Archive for December, 2010

Dolphins, Butterflies and Crazy Texter

December 5, 2010

India. For those of you who’ve been here – a reminder of how crazy it can be … and for those of you who haven’t (yet) had the pleasure, this will serve as an introduction to the country’s spirited and joyful anarchy …

India, as always, weaves a divine web of experiences – every day providing the unexpected, the joyous, the surreal and the utterly comical. It somehow though always manages to provide time to reflect, read, write or whatever we need to escape pressures and the often artificial timetables we create to fill our day with what we think we have to do to justify our existence or simply to survive.

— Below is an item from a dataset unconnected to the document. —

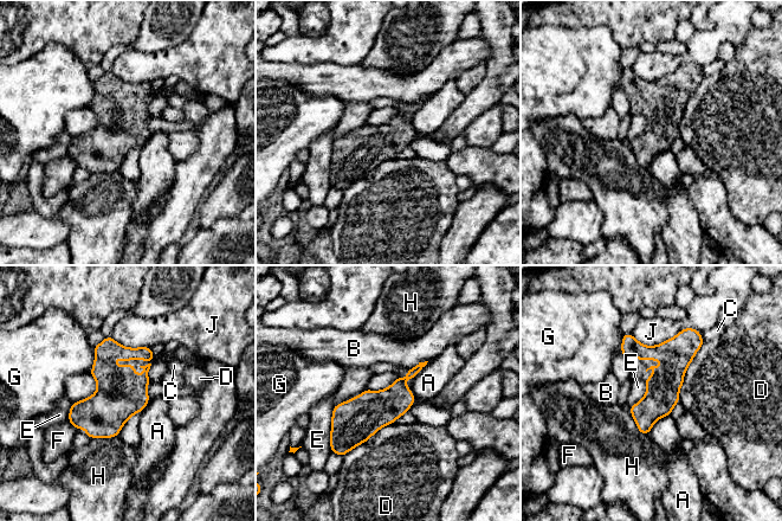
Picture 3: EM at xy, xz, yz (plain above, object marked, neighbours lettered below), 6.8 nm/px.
{"act": "pass", "each": {"A": "other", "B": "other", "C": "other", "D": "other", "E": "other", "F": "other", "G": "other", "H": "other", "J": "other"}, "border": {"pic": 3, "px": [[334, 406], [330, 425], [330, 451]]}, "found": "one cell here"}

The problem of course is that we so often fill our time with what WE think we need or what others expect of us. It doesn’t work quite like that here – our conditioned auto-pilot is often quite simply not allowed to function. The intensity of life challenges the foundations of what we do and what we think on a daily basis. That happens wherever we are obviously but somehow here, because of the intensity, it’s not so easy to brush the challenges aside. In India you have to be pretty entrenched in your beliefs not to be affected by a very different view of the world, alien to most of us, which constantly shocks, amuses and seduces us into new, exciting and unknown territories. It would be foolhardy, if not downright churlish, not to embrace the revelations to be discovered.

The best advice I ever had about visiting India was when I left England for the Himalayas in the mid-70’s and it came from a shop-keeper in Paddington, England. “Whatever you expect India to be or whatever you expect you might find there, I can guarantee it will be something completely different that you see and discover.” How right he was then – and still is now. This country has a unique and curious alchemy that continually surprises, bewilders and rejuvenates.

We saw a dozen dolphins cruise along the beach, not a hundred yards from shore – a sight to make the heart leap. A young novice offered me a prayer and it felt like my soul had been brushed by butterfly wings. I have been confined to my room for five evenings – my foot wrapped in bandages. It’s supposed to be sunny but we have tropical rainstorms which are dazzlingly beautiful as waves of blue lightning blaze through the coconut groves. We have seen temple elephants, butterflies and rare tropical birds.

Tomorrow? … well … exactly.

Metallica will have to wait until I get back to Blighty. The wooden keyboard I’m using requires a sledge-hammer to operate the Shift Key. That and the steam-driven hard-drive conspire to destroy spontaneity and to inhibit the number of sentences I can write without resorting to using the sledge-hammer to put this pathetic bloody-minded machine out of its misery.